**Directions for this task:** Copy every line of the records below word for word, with no changes.

○ ○ ○ ○ ○ ○ ○

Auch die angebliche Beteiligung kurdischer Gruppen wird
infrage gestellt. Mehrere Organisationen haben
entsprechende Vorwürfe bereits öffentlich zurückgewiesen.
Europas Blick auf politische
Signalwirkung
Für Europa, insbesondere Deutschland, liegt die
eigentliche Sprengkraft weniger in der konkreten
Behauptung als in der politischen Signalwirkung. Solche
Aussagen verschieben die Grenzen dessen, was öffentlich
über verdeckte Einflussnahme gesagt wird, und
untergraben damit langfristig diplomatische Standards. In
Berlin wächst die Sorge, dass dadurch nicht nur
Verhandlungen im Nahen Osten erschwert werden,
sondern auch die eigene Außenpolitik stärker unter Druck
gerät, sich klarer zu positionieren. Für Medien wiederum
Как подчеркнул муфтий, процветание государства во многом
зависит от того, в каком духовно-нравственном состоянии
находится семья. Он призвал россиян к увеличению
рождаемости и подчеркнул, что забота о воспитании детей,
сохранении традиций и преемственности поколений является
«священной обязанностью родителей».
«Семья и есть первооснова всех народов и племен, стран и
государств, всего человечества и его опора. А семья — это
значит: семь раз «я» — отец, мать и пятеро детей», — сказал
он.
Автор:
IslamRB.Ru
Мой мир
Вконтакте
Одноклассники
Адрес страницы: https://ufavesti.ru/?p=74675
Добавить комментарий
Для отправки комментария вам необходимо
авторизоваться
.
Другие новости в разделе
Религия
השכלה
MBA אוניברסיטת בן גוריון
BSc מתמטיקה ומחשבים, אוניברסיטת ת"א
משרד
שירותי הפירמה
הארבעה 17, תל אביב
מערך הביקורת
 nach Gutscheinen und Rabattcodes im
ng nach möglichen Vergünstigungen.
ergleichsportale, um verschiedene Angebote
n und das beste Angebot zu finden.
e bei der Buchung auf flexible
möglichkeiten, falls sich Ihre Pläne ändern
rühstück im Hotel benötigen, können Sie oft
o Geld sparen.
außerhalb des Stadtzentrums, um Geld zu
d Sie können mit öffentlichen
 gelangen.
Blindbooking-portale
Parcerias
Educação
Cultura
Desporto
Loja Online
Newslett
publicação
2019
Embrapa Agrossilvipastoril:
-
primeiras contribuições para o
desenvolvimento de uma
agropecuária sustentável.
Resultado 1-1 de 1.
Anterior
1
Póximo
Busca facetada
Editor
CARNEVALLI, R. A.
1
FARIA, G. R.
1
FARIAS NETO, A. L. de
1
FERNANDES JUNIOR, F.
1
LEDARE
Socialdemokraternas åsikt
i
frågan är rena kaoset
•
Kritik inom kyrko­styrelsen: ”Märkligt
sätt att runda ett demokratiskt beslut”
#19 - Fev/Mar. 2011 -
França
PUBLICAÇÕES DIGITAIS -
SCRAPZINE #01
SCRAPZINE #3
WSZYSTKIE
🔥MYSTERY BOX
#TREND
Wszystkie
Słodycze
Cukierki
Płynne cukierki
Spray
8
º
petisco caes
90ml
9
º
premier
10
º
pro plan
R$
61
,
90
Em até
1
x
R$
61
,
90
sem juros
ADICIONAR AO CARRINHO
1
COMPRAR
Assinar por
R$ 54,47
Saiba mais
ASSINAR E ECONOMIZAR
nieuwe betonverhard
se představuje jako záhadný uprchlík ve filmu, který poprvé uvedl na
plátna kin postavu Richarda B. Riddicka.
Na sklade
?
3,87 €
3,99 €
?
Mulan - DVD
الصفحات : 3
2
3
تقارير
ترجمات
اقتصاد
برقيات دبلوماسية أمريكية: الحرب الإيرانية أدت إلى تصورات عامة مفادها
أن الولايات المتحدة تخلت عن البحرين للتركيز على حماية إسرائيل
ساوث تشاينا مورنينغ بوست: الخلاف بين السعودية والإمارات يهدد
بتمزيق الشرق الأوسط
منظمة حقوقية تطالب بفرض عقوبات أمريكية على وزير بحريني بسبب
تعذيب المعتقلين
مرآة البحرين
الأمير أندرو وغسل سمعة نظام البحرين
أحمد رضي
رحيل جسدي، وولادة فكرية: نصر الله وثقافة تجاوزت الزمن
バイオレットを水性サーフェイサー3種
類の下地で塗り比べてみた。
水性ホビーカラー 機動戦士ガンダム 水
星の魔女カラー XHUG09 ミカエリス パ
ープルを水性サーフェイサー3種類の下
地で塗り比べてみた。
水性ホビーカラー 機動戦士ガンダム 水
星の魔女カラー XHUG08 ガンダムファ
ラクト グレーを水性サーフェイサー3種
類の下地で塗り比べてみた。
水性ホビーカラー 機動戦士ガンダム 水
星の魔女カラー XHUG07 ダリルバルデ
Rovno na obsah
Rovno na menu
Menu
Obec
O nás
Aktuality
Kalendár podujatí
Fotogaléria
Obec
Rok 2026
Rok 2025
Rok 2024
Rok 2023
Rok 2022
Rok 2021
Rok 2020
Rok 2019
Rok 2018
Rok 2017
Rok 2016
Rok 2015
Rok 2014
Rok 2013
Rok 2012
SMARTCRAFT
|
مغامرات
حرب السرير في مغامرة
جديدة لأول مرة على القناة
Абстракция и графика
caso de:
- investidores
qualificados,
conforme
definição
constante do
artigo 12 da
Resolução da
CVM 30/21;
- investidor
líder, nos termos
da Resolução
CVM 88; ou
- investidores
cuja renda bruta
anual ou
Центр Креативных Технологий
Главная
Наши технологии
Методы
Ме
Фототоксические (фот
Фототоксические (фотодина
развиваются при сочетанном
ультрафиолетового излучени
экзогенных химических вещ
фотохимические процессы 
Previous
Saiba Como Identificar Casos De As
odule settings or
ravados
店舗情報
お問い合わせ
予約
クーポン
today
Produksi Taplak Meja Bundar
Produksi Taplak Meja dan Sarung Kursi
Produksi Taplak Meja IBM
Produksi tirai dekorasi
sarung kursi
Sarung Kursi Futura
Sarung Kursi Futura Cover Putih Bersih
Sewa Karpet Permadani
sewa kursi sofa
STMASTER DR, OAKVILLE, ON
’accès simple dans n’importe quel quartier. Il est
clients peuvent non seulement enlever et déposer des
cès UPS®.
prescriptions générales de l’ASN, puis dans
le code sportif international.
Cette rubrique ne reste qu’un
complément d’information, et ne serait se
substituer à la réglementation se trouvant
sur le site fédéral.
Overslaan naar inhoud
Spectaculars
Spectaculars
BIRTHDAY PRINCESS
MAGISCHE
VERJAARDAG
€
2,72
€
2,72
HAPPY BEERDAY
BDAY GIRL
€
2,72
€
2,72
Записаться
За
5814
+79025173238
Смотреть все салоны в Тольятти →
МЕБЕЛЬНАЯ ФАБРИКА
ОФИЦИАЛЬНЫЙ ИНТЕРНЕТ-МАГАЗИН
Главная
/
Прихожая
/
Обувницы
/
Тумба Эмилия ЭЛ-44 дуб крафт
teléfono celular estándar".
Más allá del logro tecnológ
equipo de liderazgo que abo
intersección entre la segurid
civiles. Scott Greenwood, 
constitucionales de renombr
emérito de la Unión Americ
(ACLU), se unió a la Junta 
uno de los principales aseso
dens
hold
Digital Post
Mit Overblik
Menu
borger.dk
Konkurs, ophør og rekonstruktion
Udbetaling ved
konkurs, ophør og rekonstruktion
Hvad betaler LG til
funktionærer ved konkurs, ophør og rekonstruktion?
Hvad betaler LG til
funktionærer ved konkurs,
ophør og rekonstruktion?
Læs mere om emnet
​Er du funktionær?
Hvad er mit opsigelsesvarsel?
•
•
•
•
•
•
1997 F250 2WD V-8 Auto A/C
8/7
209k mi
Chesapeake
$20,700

○ ○ ○ ○ ○ ○ ○

**Result:**
Auch die angebliche Beteiligung kurdischer Gruppen wird
infrage gestellt. Mehrere Organisationen haben
entsprechende Vorwürfe bereits öffentlich zurückgewiesen.
Europas Blick auf politische
Signalwirkung
Für Europa, insbesondere Deutschland, liegt die
eigentliche Sprengkraft weniger in der konkreten
Behauptung als in der politischen Signalwirkung. Solche
Aussagen verschieben die Grenzen dessen, was öffentlich
über verdeckte Einflussnahme gesagt wird, und
untergraben damit langfristig diplomatische Standards. In
Berlin wächst die Sorge, dass dadurch nicht nur
Verhandlungen im Nahen Osten erschwert werden,
sondern auch die eigene Außenpolitik stärker unter Druck
gerät, sich klarer zu positionieren. Für Medien wiederum
Как подчеркнул муфтий, процветание государства во многом
зависит от того, в каком духовно-нравственном состоянии
находится семья. Он призвал россиян к увеличению
рождаемости и подчеркнул, что забота о воспитании детей,
сохранении традиций и преемственности поколений является
«священной обязанностью родителей».
«Семья и есть первооснова всех народов и племен, стран и
государств, всего человечества и его опора. А семья — это
значит: семь раз «я» — отец, мать и пятеро детей», — сказал
он.
Автор:
IslamRB.Ru
Мой мир
Вконтакте
Одноклассники
Адрес страницы: https://ufavesti.ru/?p=74675
Добавить комментарий
Для отправки комментария вам необходимо
авторизоваться
.
Другие новости в разделе
Религия
השכלה
MBA אוניברסיטת בן גוריון
BSc מתמטיקה ומחשבים, אוניברסיטת ת"א
משרד
שירותי הפירמה
הארבעה 17, תל אביב
מערך הביקורת
 nach Gutscheinen und Rabattcodes im
ng nach möglichen Vergünstigungen.
ergleichsportale, um verschiedene Angebote
n und das beste Angebot zu finden.
e bei der Buchung auf flexible
möglichkeiten, falls sich Ihre Pläne ändern
rühstück im Hotel benötigen, können Sie oft
o Geld sparen.
außerhalb des Stadtzentrums, um Geld zu
d Sie können mit öffentlichen
 gelangen.
Blindbooking-portale
Parcerias
Educação
Cultura
Desporto
Loja Online
Newslett
publicação
2019
Embrapa Agrossilvipastoril:
-
primeiras contribuições para o
desenvolvimento de uma
agropecuária sustentável.
Resultado 1-1 de 1.
Anterior
1
Póximo
Busca facetada
Editor
CARNEVALLI, R. A.
1
FARIA, G. R.
1
FARIAS NETO, A. L. de
1
FERNANDES JUNIOR, F.
1
LEDARE
Socialdemokraternas åsikt
i
frågan är rena kaoset
•
Kritik inom kyrko­styrelsen: ”Märkligt
sätt att runda ett demokratiskt beslut”
#19 - Fev/Mar. 2011 -
França
PUBLICAÇÕES DIGITAIS -
SCRAPZINE #01
SCRAPZINE #3
WSZYSTKIE
🔥MYSTERY BOX
#TREND
Wszystkie
Słodycze
Cukierki
Płynne cukierki
Spray
8
º
petisco caes
90ml
9
º
premier
10
º
pro plan
R$
61
,
90
Em até
1
x
R$
61
,
90
sem juros
ADICIONAR AO CARRINHO
1
COMPRAR
Assinar por
R$ 54,47
Saiba mais
ASSINAR E ECONOMIZAR
nieuwe betonverhard
se představuje jako záhadný uprchlík ve filmu, který poprvé uvedl na
plátna kin postavu Richarda B. Riddicka.
Na sklade
?
3,87 €
3,99 €
?
Mulan - DVD
الصفحات : 3
2
3
تقارير
ترجمات
اقتصاد
برقيات دبلوماسية أمريكية: الحرب الإيرانية أدت إلى تصورات عامة مفادها
أن الولايات المتحدة تخلت عن البحرين للتركيز على حماية إسرائيل
ساوث تشاينا مورنينغ بوست: الخلاف بين السعودية والإمارات يهدد
بتمزيق الشرق الأوسط
منظمة حقوقية تطالب بفرض عقوبات أمريكية على وزير بحريني بسبب
تعذيب المعتقلين
مرآة البحرين
الأمير أندرو وغسل سمعة نظام البحرين
أحمد رضي
رحيل جسدي، وولادة فكرية: نصر الله وثقافة تجاوزت الزمن
バイオレットを水性サーフェイサー3種
類の下地で塗り比べてみた。
水性ホビーカラー 機動戦士ガンダム 水
星の魔女カラー XHUG09 ミカエリス パ
ープルを水性サーフェイサー3種類の下
地で塗り比べてみた。
水性ホビーカラー 機動戦士ガンダム 水
星の魔女カラー XHUG08 ガンダムファ
ラクト グレーを水性サーフェイサー3種
類の下地で塗り比べてみた。
水性ホビーカラー 機動戦士ガンダム 水
星の魔女カラー XHUG07 ダリルバルデ
Rovno na obsah
Rovno na menu
Menu
Obec
O nás
Aktuality
Kalendár podujatí
Fotogaléria
Obec
Rok 2026
Rok 2025
Rok 2024
Rok 2023
Rok 2022
Rok 2021
Rok 2020
Rok 2019
Rok 2018
Rok 2017
Rok 2016
Rok 2015
Rok 2014
Rok 2013
Rok 2012
SMARTCRAFT
|
مغامرات
حرب السرير في مغامرة
جديدة لأول مرة على القناة
Абстракция и графика
caso de:
- investidores
qualificados,
conforme
definição
constante do
artigo 12 da
Resolução da
CVM 30/21;
- investidor
líder, nos termos
da Resolução
CVM 88; ou
- investidores
cuja renda bruta
anual ou
Центр Креативных Технологий
Главная
Наши технологии
Методы
Ме
Фототоксические (фот
Фототоксические (фотодина
развиваются при сочетанном
ультрафиолетового излучени
экзогенных химических вещ
фотохимические процессы 
Previous
Saiba Como Identificar Casos De As
odule settings or
ravados
店舗情報
お問い合わせ
予約
クーポン
today
Produksi Taplak Meja Bundar
Produksi Taplak Meja dan Sarung Kursi
Produksi Taplak Meja IBM
Produksi tirai dekorasi
sarung kursi
Sarung Kursi Futura
Sarung Kursi Futura Cover Putih Bersih
Sewa Karpet Permadani
sewa kursi sofa
STMASTER DR, OAKVILLE, ON
’accès simple dans n’importe quel quartier. Il est
clients peuvent non seulement enlever et déposer des
cès UPS®.
prescriptions générales de l’ASN, puis dans
le code sportif international.
Cette rubrique ne reste qu’un
complément d’information, et ne serait se
substituer à la réglementation se trouvant
sur le site fédéral.
Overslaan naar inhoud
Spectaculars
Spectaculars
BIRTHDAY PRINCESS
MAGISCHE
VERJAARDAG
€
2,72
€
2,72
HAPPY BEERDAY
BDAY GIRL
€
2,72
€
2,72
Записаться
За
5814
+79025173238
Смотреть все салоны в Тольятти →
МЕБЕЛЬНАЯ ФАБРИКА
ОФИЦИАЛЬНЫЙ ИНТЕРНЕТ-МАГАЗИН
Главная
/
Прихожая
/
Обувницы
/
Тумба Эмилия ЭЛ-44 дуб крафт
teléfono celular estándar".
Más allá del logro tecnológ
equipo de liderazgo que abo
intersección entre la segurid
civiles. Scott Greenwood, 
constitucionales de renombr
emérito de la Unión Americ
(ACLU), se unió a la Junta 
uno de los principales aseso
dens
hold
Digital Post
Mit Overblik
Menu
borger.dk
Konkurs, ophør og rekonstruktion
Udbetaling ved
konkurs, ophør og rekonstruktion
Hvad betaler LG til
funktionærer ved konkurs, ophør og rekonstruktion?
Hvad betaler LG til
funktionærer ved konkurs,
ophør og rekonstruktion?
Læs mere om emnet
​Er du funktionær?
Hvad er mit opsigelsesvarsel?
•
•
•
•
•
•
1997 F250 2WD V-8 Auto A/C
8/7
209k mi
Chesapeake
$20,700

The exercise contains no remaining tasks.